After an initial recce, Alice and I went to do our shift at the bar – selling cheese toasties for 50p from an old Breville machine and just a single choice of booze. Power Ball, for the uninitiated, is a sophisticated cocktail made from White Lightning and cherryade and it tastes precisely the same going down as it does being vomited back up. We sold it for 20p a glass. A man with a Power Pack – a premixed 2-litre bottle in a rucksack with a length of hose attached – was walking around the party offering gulps for 5p or a cuddle.About four hours in, I spotted Jamie. I remember his name because, at that stage, I was on a run of sleeping with men called James. There had been two already – a James and a Jimmy paving the way for this stranger. He was beautiful. His hair was a halo of dark brown curls, his eyes twinkled, his leather jacket creaked and, if you ignored the baked-bean-can velociraptor hanging above his shoulder, he looked like a lost member of the Strokes. I walked up to him and, with nothing to lose (since my dignity had been thrown down the stairwell of Lupton Flats), told him that he was the most gorgeous man in the room.

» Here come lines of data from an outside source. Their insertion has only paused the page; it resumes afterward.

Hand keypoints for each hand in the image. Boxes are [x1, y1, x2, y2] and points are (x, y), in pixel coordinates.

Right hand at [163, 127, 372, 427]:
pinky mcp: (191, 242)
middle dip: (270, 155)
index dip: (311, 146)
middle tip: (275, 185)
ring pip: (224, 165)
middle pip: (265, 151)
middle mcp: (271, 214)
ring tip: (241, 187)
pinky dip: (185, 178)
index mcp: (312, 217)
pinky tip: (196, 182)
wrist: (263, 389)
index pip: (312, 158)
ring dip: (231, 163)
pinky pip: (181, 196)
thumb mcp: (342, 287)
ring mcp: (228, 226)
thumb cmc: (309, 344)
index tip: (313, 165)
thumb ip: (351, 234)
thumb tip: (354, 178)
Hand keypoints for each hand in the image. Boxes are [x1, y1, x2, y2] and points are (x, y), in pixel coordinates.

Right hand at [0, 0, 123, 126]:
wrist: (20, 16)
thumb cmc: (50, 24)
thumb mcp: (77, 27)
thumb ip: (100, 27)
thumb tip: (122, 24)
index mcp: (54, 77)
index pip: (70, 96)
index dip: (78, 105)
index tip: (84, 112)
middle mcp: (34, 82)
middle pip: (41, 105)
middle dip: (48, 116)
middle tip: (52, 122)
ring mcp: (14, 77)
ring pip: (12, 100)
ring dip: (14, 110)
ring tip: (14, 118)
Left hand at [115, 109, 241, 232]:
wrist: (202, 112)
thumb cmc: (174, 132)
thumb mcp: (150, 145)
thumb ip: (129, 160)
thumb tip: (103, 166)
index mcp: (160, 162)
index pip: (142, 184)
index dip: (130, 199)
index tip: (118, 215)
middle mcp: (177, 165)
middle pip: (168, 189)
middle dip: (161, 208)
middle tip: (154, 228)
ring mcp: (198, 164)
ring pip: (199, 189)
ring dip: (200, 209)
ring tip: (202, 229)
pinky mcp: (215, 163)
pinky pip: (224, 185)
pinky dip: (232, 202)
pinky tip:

“And you’re the most beautiful girl,” he replied.

Shock, pleasure and hunger for the weight of a man against my skin shot through me. Could this person really find me beautiful? Was he kidding? And yet the steady, ravenous look in his eyes was not funny. I kissed him. Barely two sentences had passed between us and suddenly his taste was in my mouth, my hair in his hands, our knees pushing between each other’s thighs.

“Does anyone have a condom?” I hissed, into the pack of women I’d known since puberty. Handbags were ransacked; the score of one of us a source of joy for us all. Someone produced the perforated square of glad tidings, comfort and joy. I grabbed Jamie and headed to the staircase.

As the air hit my face, I realised quite how cold it was under that inky, sparkling, sodium-coloured sky. And how few trees there were. No grass to lie on. No river to slink beside. And yet I wanted this. I wanted it with my mind as well as my body. I wanted it because I had been so convinced that nobody wanted me. I wanted it because he was beautiful and he thought I was beautiful and he smelled hot. So, with mouths steaming like dragons and chests thumping against each other in the cold, we stumbled into a dark corner of a car park, beside another warehouse and became entwined. If there were rats and broken glass and abandoned polystyrene cups, I don’t remember them. If he whispered things in my ear and I moaned things to the sky, I don’t remember them either. I don’t even remember if we lay down on a folded coat or stood up against a fence. All I remember is that brilliant winter night. The cold, the heat, the thrill, the delight.

And a man who probably doesn’t remember my name.